═══ EXERCISE INPUT ═══
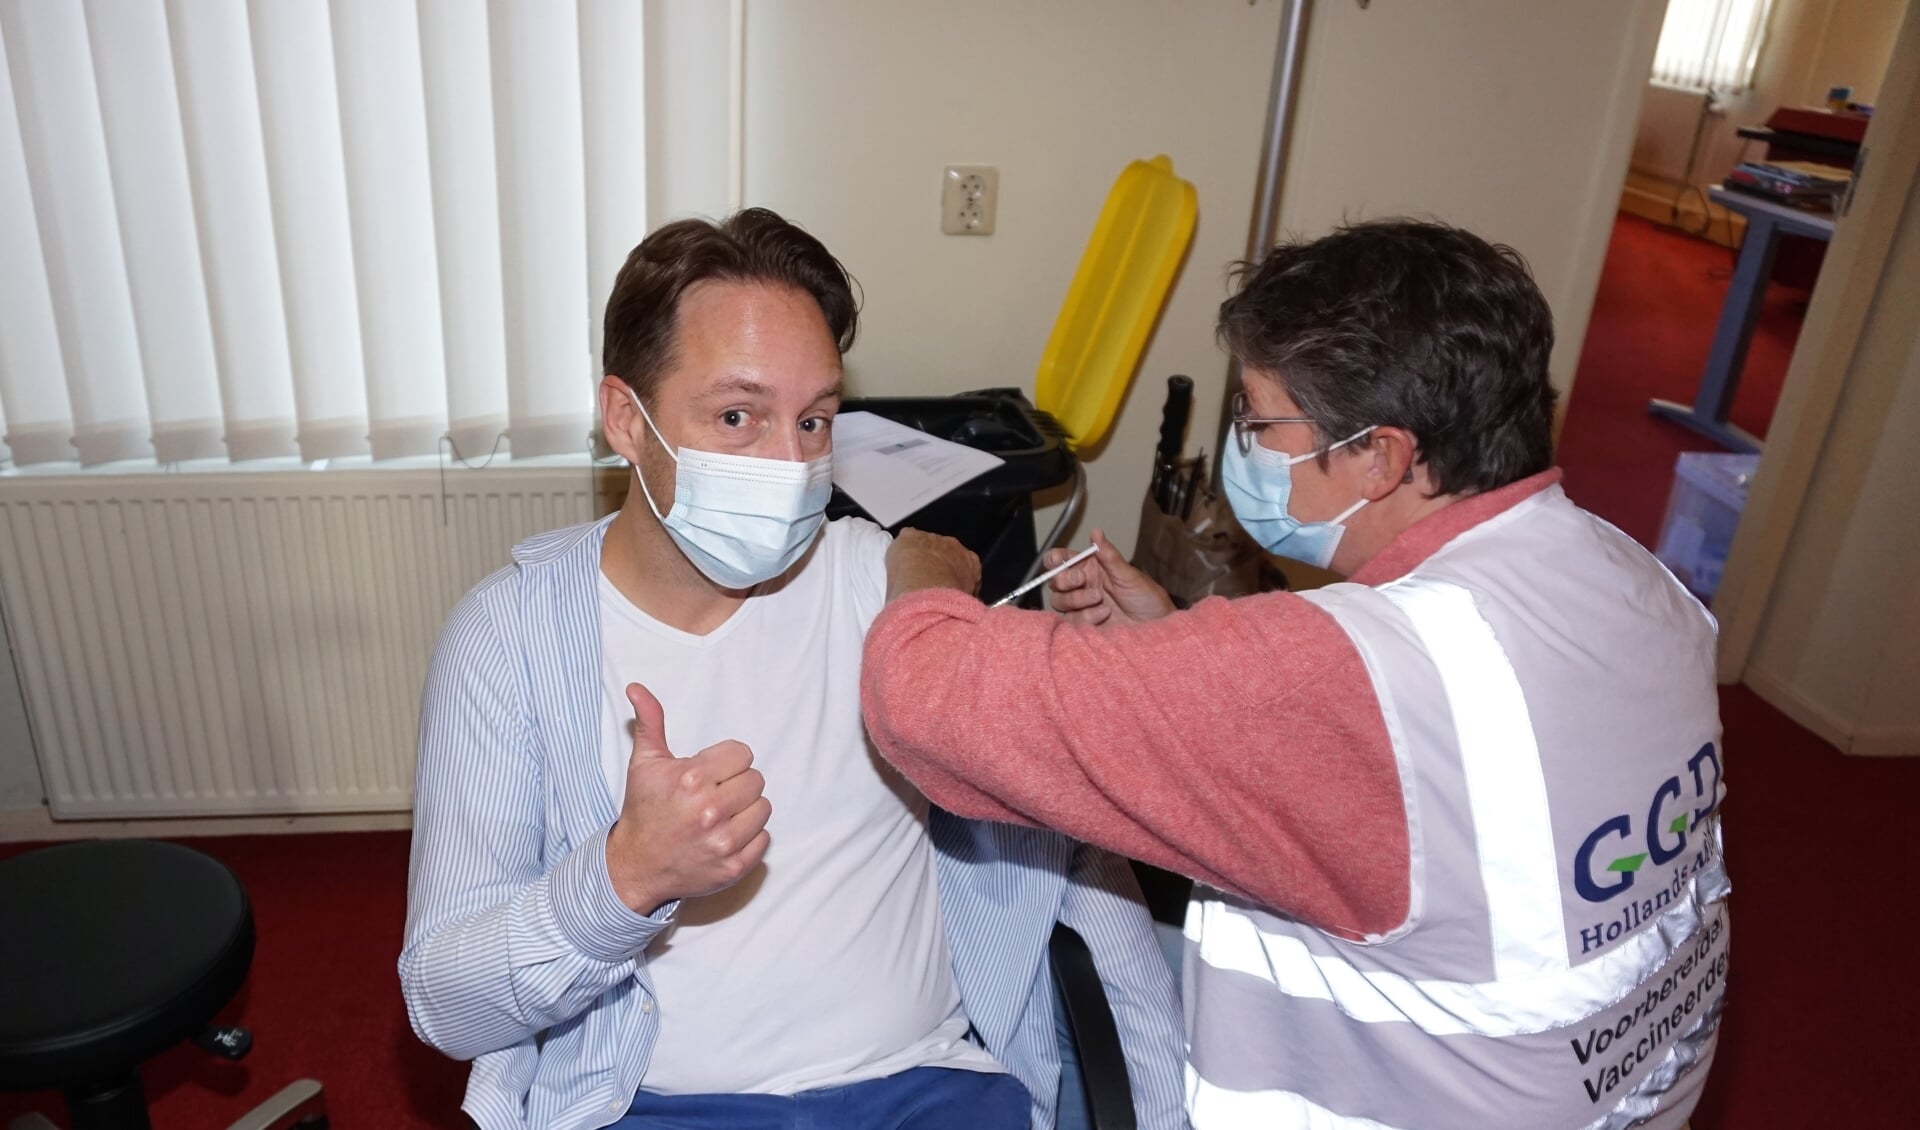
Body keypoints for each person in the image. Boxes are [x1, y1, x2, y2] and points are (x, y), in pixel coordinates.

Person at [863, 220, 1730, 1130]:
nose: (1243, 445)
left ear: (1381, 455)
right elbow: (1421, 768)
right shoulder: (1631, 574)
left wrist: (924, 576)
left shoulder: (1350, 674)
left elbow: (925, 700)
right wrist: (1182, 642)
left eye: (1258, 420)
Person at [400, 209, 1186, 1130]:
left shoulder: (893, 595)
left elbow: (1092, 837)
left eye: (814, 420)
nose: (790, 464)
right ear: (627, 418)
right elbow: (446, 1005)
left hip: (925, 1088)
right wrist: (625, 878)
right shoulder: (509, 642)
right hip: (654, 1108)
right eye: (739, 415)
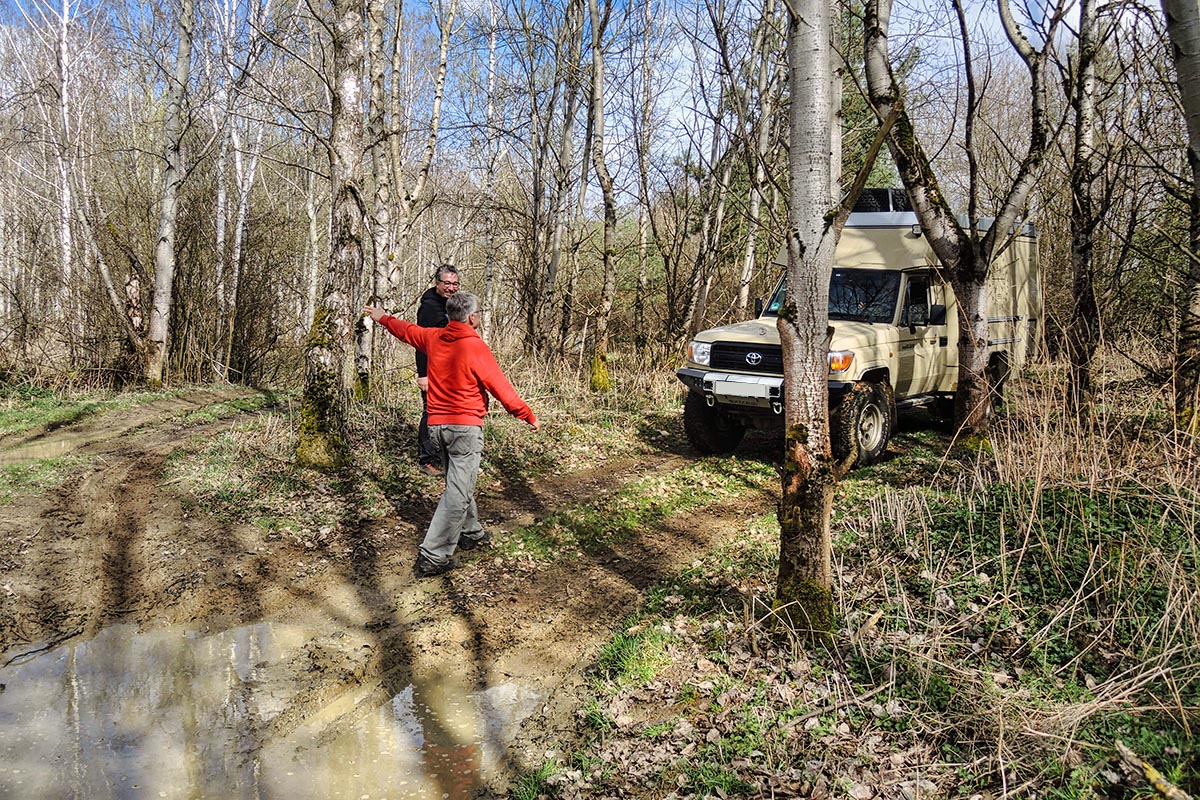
═══
■ WHAT IS BEING ASKED
Review the entries above and return every line where "left" appears.

■ YOUR SOLUTION
left ear: (1381, 455)
left wrist: (924, 576)
left shoulder: (1350, 674)
left elbow: (925, 700)
left eye: (1258, 420)
left shoulder: (893, 595)
left elbow: (1092, 837)
left eye: (814, 420)
left hip: (925, 1088)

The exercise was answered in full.